From Hell (Moore & Campbell)

From Hell
Moore – Campbell © Guy Delcourt Productions – 2000

Cet ouvrage volumineux ausculte à la loupe l’hypothèse de Stephen KNIGHT et les faits qui, selon lui, ont permis l’existence de Jack l’Eventreur.

Pour KNIGHT, la reine Victoria aurait sollicité les francs-maçons afin de l’aider à cacher l’existence d’un enfant illégitime du Prince Albert… et ainsi couper l’herbe sous le pied aux potentielles rumeurs et au chantage dont elle pourrait faire l’objet.

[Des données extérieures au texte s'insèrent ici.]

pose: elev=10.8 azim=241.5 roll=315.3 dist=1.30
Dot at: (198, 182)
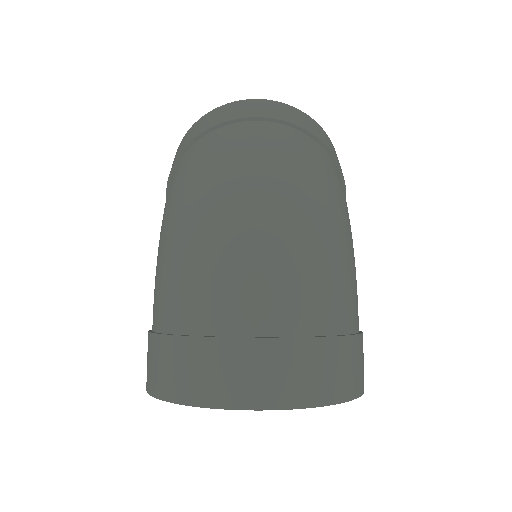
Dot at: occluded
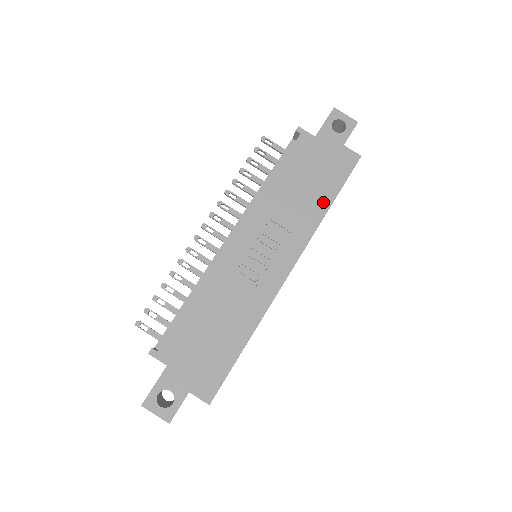
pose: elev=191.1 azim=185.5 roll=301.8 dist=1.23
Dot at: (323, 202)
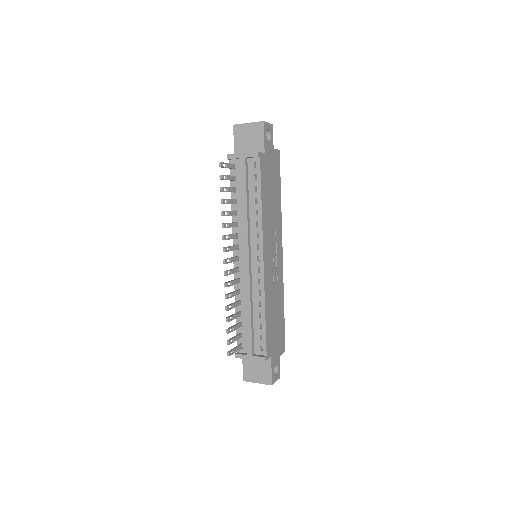
Dot at: (279, 198)
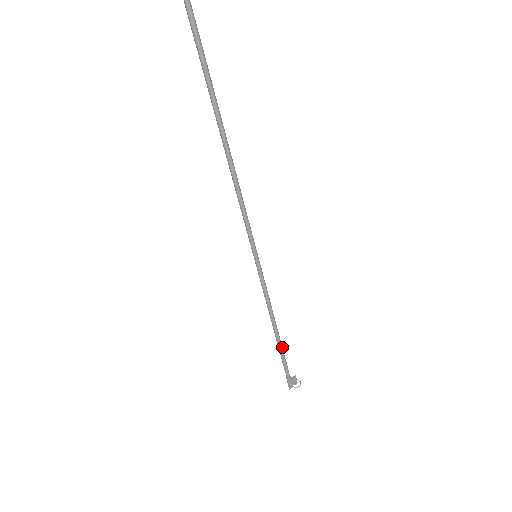
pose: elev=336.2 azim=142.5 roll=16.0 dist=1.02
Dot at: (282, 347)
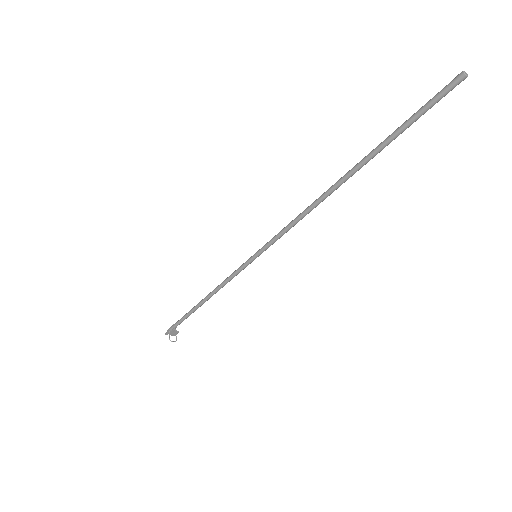
Dot at: occluded
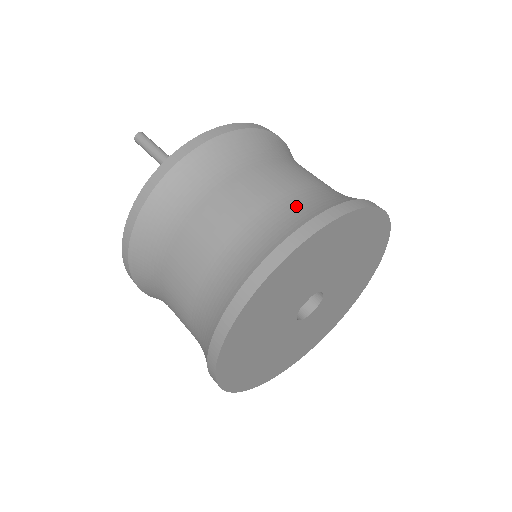
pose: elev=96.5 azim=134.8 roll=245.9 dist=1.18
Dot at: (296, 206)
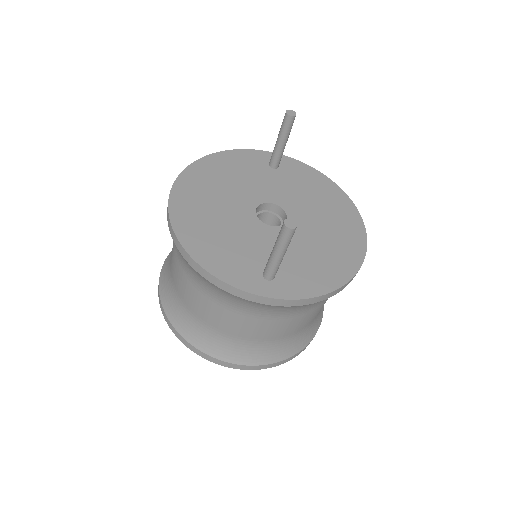
Dot at: (279, 347)
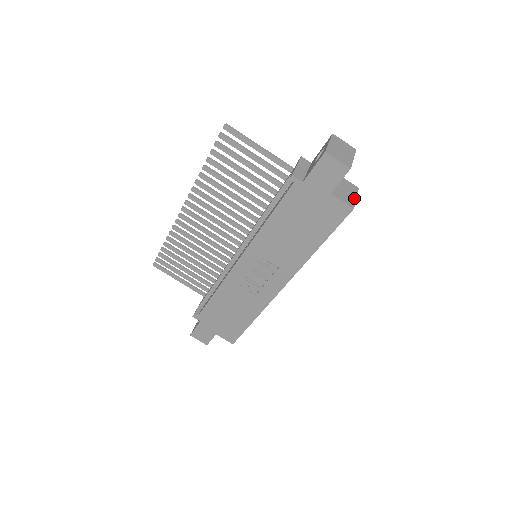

La théorie de KNIGHT inspire donc MOORE pour bâtir les fondations de From Hell et réaliser une fiction très réaliste qui se déroule à Londres, de 1884 à 1896, avec une partie conséquente consacrée à 1888, année des meurtres. Un prologue et un épilogue se situent dans une période plus récente (1923). On y voit deux hommes qui ne s’expliquent pas le fait d’être sortis indemnes (en apparence) de ces événements. L’influence des francs-maçons et leur rôle auprès de la couronne d’Angleterre, les enjeux de pouvoirs, les secrets d’État et la condition des femmes sont les principaux thèmes de cette œuvre qui est aussi détaillée et volumineuse qu’un roman.

Cet ouvrage me captive et me révulse à la fois. Une chronique assez difficile à faire car j’ai l’habitude de tenir compte de l’atmosphère créée par le scénario et le graphisme… et d’écouter mon ressenti sur l’ensemble. Il me semble qu’ici s’impose la nécessité de distinguer le fond et la forme.

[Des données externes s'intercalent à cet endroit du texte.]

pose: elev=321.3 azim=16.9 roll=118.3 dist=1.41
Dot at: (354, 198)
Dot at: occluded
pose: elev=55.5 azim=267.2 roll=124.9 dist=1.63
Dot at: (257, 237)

Le fond tout d’abord : dans From Hell, nous avons un scénario hyper chiadé. MOORE une nouvelle fois fait preuve de justesse, de finesse, de diablerie tant il nous mène par le bout du nez et nous captive. Tout au long de la lecture, on ne peut que saluer l’énorme travail de recherche qu’il a réalisé pour écrire From Hell et construire une ambiance propre à cette bande-dessinée. L’intrigue, telle qu’il la construit, est aussi passionnante que crédible. MOORE nous fait entrer dans le cerveau de Jack l’Éventreur. Comment s’y prend-il ??? Quoiqu’il en soit, il parvient à nous rendre les motivations et les actes de l’assassin compréhensibles. J’en suis même venue à avoir un peu de pitié pour ce détraqué mental… Il campe un personnage à la fois habile, fragile, manipulateur et intelligent. Un Docteur Jekyll et Mister Hyde version MOORE. Ma-gni-fique !

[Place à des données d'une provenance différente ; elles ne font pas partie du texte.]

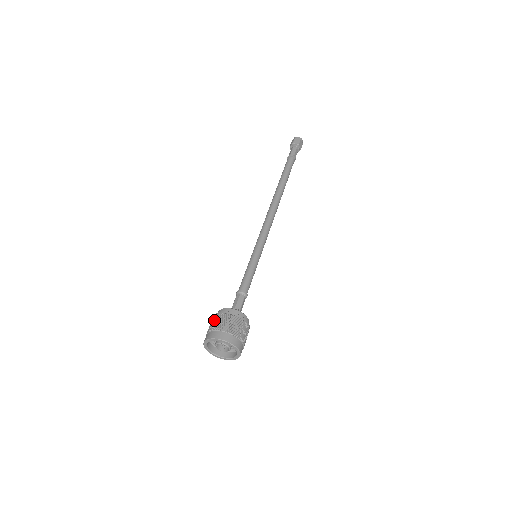
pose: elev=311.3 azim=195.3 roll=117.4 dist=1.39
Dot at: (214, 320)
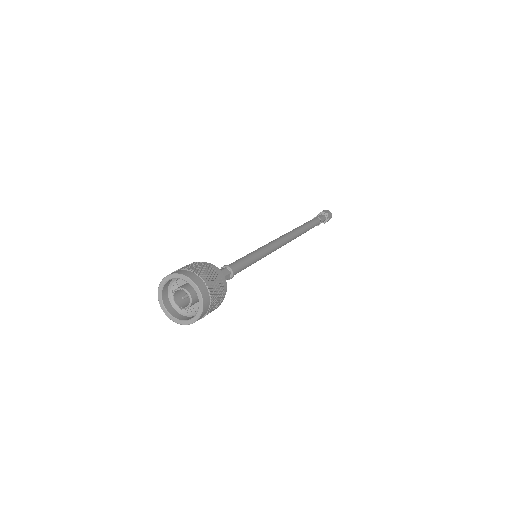
Dot at: (184, 266)
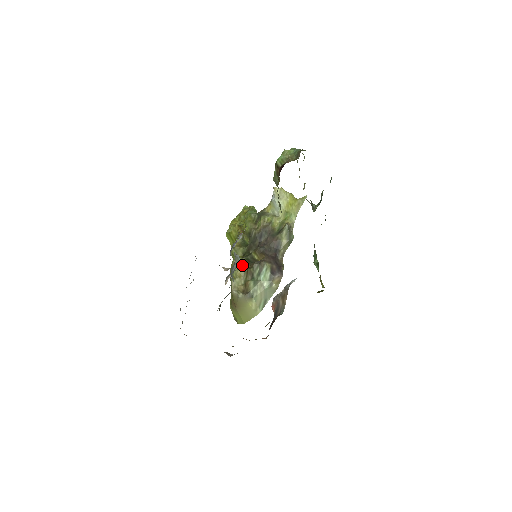
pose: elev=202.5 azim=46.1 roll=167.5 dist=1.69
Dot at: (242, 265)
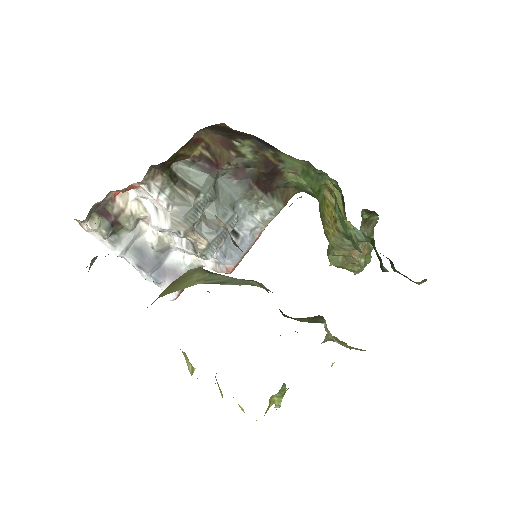
Dot at: occluded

From Hell – Moore – Campbell © Guy Delcourt productions – 2000

J’ai en tête des passages d’une force inouïe et d’une fluidité remarquable, tel ce chapitre qui confronte le Dr GULL (Jack l’Éventreur) et NETLEY (son cocher). Nous y faisons une visite guidée des principaux monuments de Londres, de leurs histoires, du contexte dans lesquels ils sont arrivés en Angleterre, de leurs significations mystiques et du pourquoi de leurs emplacements géographiques… ils interagiraient les uns avec les autres…C’est surprenant.

La forme enfin. Je n’accroche pas. Pourtant, la tonalité de ce graphisme est pertinente : oppressante et noire à souhait. Mais les dessins de CAMPBELL sont austères et desservent le scénario. Soutenir ce graphisme plus de 500 pages durant est lourd, pesant.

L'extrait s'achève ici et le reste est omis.